(Фрагмент текста)
◇ ◇ ◇
Я сижу в полном недоумении: начались «Огни большого города», а его все нет. Вот уже прошел первый эпизод первой части. Впоследствии выяснил, он что-то недолюбливал именно этот эпизод, где памятник открывается и Чаплин там на памятнике спит. Ну, эпизод кончился, входит Сталин. Огляделся, подошел к моему столику, сел. Да, прежде чем сел, спросил: «Разрешите, пожалуйста. Я вам не помешаю?» – «Да что вы, товарищ Сталин, садитесь пожалуйста». Сел. «Что же вы ничего не пьете, не кушаете? Вы не стесняйтесь, будьте как дома, вы – свой человек». Любезно так. Я говорю: «Спасибо, благодарю вас». Он стал спрашивать меня что-то. Потом поглядывает все на экран. И я поглядываю на экран. Идут «Огни большого города». Все потихоньку переговариваются, но очень негромко, очень почтительно, так сказать, тихо. И Сталин говорит со мной иногда, иногда смотрит на экран.
В последней части, когда уже Чаплин выходит из тюрьмы, идет по улице оборванный, грязный, порванные штаны у него, мальчишки его дразнят, смотрю: что такое? Лезет Сталин в карман, вынимает платок. Кончиком платка вытирает глаз.
◇ ◇ ◇
(Содержимое набора данных)
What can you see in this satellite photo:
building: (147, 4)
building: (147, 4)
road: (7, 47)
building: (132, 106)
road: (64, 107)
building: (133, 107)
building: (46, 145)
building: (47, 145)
◇ ◇ ◇
(Список заданий)
(1) Перечислите все фразы, которые Сталин произносит в прямой речи в рассказе о просмотре «Огней большого города».
(2) Выпишите без изменений фрагмент рассказа о просмотре «Огней большого города», начиная со слов «Я сижу в полном» и заканчивая словами «смотрит на экран.».
(3) Напишите, что происходит дальше в рассказе о просмотре «Огней большого города», начиная сразу после его последнего предложения.

(Ответы)
(1)
«Разрешите, пожалуйста.»
«Я вам не помешаю?»
«Что же вы ничего не пьете, не кушаете?»
«Вы не стесняйтесь, будьте как дома, вы – свой человек.»

(2)
Я сижу в полном недоумении: начались «Огни большого города», а его все нет. Вот уже прошел первый эпизод первой части. Впоследствии выяснил, он что-то недолюбливал именно этот эпизод, где памятник открывается и Чаплин там на памятнике спит. Ну, эпизод кончился, входит Сталин. Огляделся, подошел к моему столику, сел. Да, прежде чем сел, спросил: «Разрешите, пожалуйста. Я вам не помешаю?» – «Да что вы, товарищ Сталин, садитесь пожалуйста». Сел. «Что же вы ничего не пьете, не кушаете? Вы не стесняйтесь, будьте как дома, вы – свой человек». Любезно так. Я говорю: «Спасибо, благодарю вас». Он стал спрашивать меня что-то. Потом поглядывает все на экран. И я поглядываю на экран. Идут «Огни большого города». Все потихоньку переговариваются, но очень негромко, очень почтительно, так сказать, тихо. И Сталин говорит со мной иногда, иногда смотрит на экран.

(3)
Ну, тут девушка, бывшая слепая, продает цветы. Чаплин ее узнает, она его – нет. Вдруг Сталин встал, отошел в угол, встал там в углу, сморкается и бросает косые взгляды на экран.
Потом узнала его девушка, реплика идет: «Это вы?» – «Да, это я». И Сталин отчетливо всхлипнул.
Кончилась картина, все встают, ждут. Сталин поворачивается, сморкается, вытирает глаза. Взгляд смягченный, умиленный. Подходит к Ворошилову: «Клим, дорогой, что-то ты плохо выглядишь. Наверное, работаешь много, не отдыхаешь». – «Да, – говорит Ворошилов, не понимая еще ничего, – работаю, не отдыхаю». – «Лаврентий, – говорит Сталин, подзывает Берию, кладет Ворошилову на плечо руку, – Лаврентий, о таких людях заботиться надо. Он может ошибаться, но это наш человек. Ты это запомни, Лаврентий».
Ну, все тут просияли. И Ворошилов просиял, еще не понимая, что гроза прошла. И Лаврентий усмехнулся. Сталин потрепал Ворошилова по плечу: «Ну, ладно, до свидания».
Стали расходиться. Простил. Картина его умилила, размягчился.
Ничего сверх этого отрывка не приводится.